Виктор Игнатьев и Эльдар побыли с минуту возле нашего стола. Виктор сказал, грустно оглядывая меня и отходя:

— Что ты связываешься с калекой? С калекой связываться нельзя. А вы, свиньи, оказывается, пили самый лучший в мире коньяк.

Виктора привела и усадила за наш стол Ева.

— Потому что, — она вздохнула, — назревала драка.

Его разбитую башку смазали бы йодом, а вас обоих исключили бы. И сорвалась бы Витина поездка в Японию, наверняка бы сорвалась.

— Ну и пусть.

— Как это пусть?

— А так, подумаешь, что в Японии такого?

— Ладно, не злись.

— Ему дровосеком надо было быть — он стал артистом, не хватит этого — сидит тут и разглагольствует. Скотина.

— Я согласна, я совершенно согласна с тобой.

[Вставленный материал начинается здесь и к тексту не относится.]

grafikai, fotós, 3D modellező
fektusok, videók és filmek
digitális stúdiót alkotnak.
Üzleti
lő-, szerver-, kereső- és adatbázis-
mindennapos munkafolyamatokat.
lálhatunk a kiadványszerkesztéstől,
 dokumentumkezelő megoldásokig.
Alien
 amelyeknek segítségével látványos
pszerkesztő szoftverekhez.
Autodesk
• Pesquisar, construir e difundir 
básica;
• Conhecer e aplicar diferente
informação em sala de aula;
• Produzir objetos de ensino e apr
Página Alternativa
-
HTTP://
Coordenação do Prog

— С чем ты согласна, не пойму?

— Человек был знаменитостью, потом…

— Какой ещё человек?

— Этот, черносотенец. Был знаменитым, потом пьедестал из-под него выдернули, а он без пьедестала уже не может — что делать, — он становится на пьедестал русского патриотизма. И вот — человек ненавидит полукровок. Ничего не скажешь — патриот, а патриотизм хорошая штука… Толстого я понимаю, толстовцев — нет. Человек ведь неповторим. Ты должен быть собой, только собой, а не толстовцем. Слушай, формулировка моя собственная: ничтожные людишки берут на вооружение великие идеи великих людей, чтобы приобщиться и хоть немножко возвеличиться. В их тени. Ну как? — подперев щеку рукой, спросила она.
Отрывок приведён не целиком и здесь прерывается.